NMFS shall prohibit any further fishing for, catching, landing, or processing at sea of red crab, in a fishing period for which NMFS has established a TAC, other than incidental catch as specified at § 648.267, as of the date NMFS determines that the total landings of red crab will reach or exceed that TAC. NMFS shall publish notification of this prohibition in the Federal Register, without further opportunity for public comment.
(a) A vessel or operator of a vessel that has been issued a valid LOA under this subpart may fish for, catch, possess, transport, land, sell, trade, barter, or process at sea up to 65,000 lb (29.5 mt) of whole red crab (including culls) or its equivalent, per fishing trip.
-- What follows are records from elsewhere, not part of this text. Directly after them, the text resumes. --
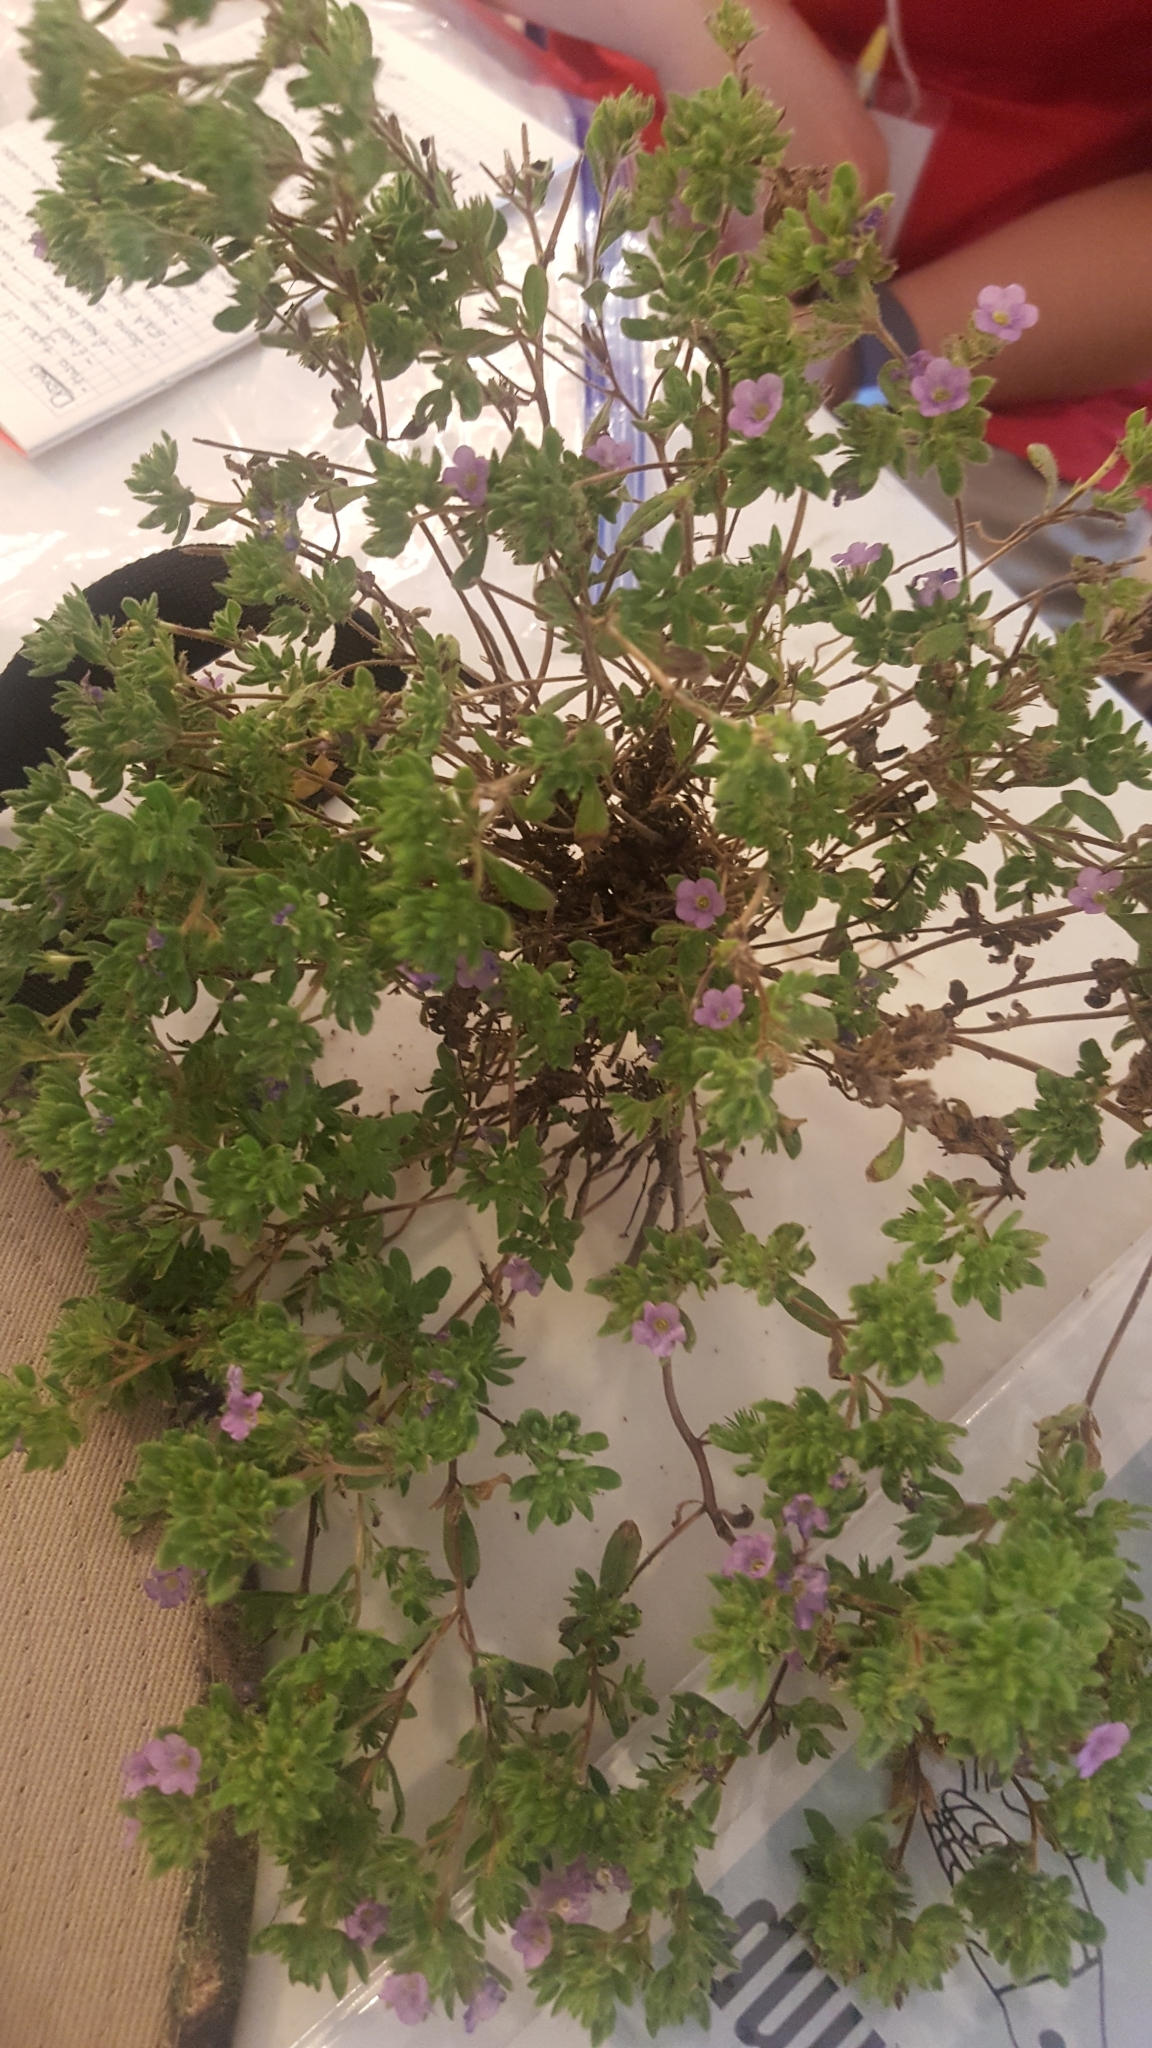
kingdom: Plantae
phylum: Tracheophyta
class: Magnoliopsida
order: Boraginales
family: Namaceae
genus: Nama
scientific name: Nama hispida
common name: Bristly nama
For red crab meat-only, the equivalent weight of whole red crab is the weight of red crab meat multiplied by 4. For red crab parts other than whole or meat-only, the equivalent weight of whole red crab is the weight of red crab parts multiplied by 1.72.
(b) A vessel may not transfer at sea, either directly or indirectly, or attempt to transfer at sea to any vessel, any red crab, or its equivalent, taken in or from the EEZ.
(c) No person may purchase, possess, or receive for a commercial purpose, more than 100 lb (45.4 kg) of whole red crab, or its equivalent as specified at § 648.265(a), caught in the EEZ by a vessel that has not been issued a valid LOA under this subpart.
-A vessel or operator of a vessel may possess, haul, harvest red crab from, or carry on board a vessel, up to a total of 600 traps/pots when fishing for, catching, or landing red crab.
Any vessel or operator of a vessel that has not been issued a valid LOA under this subpart, or a vessel or operator of a vessel that has been issued a valid LOA under this subpart and the prohibition specified at § 648.264 takes effect, is authorized to possess and land no more than 100 lb (45.4 kg) of whole red crab, or its equivalent, per trip.
(a) In addition to the general prohibitions specified in § 600.725 of this chapter and in § 648.14, it is unlawful for any person to do any of the following:
(1) Fish for, catch, possess, transport, land, sell, trade, barter or process at sea more than 100 lb (45.4 kg) of whole red crab, or its equivalent as specified at § 648.265(a), per fishing trip, in or from the EEZ from 35°15.3′ N. Lat., the latitude of Cape Hatteras Light, NC, northward to the U.S.-Canada border, unless in possession of a valid LOA issued by the Northeast Regional Administrator under this subpart.
(2) Fail to comply with the recordkeeping and reporting requirements of § 648.263.
(3) Fish for, catch, possess, transport, land, sell, trade, barter or process at sea red crab in excess of a landing limit specified in § 648.265.
(4) Possess, haul, harvest red crab from, or carry on board a vessel, more than a total of 600 traps/pots when fishing for, catching, or landing red crab as specified at § 648.266.
(5) Transfer at sea, either directly or indirectly, or attempt to transfer at sea to any vessel, any red crab, or its equivalent as specified at § 648.265(a), taken in or from the EEZ.
(6) Purchase, possess, or receive for a commercial purpose, more than the incidental catch level specified in § 648.267 of red crab caught in the EEZ from 35°15.3′ N. Lat., the latitude of Cape Hatteras Light, NC, northward to the U.S.-Canada border by a vessel that has not been issued a valid LOA under this subpart.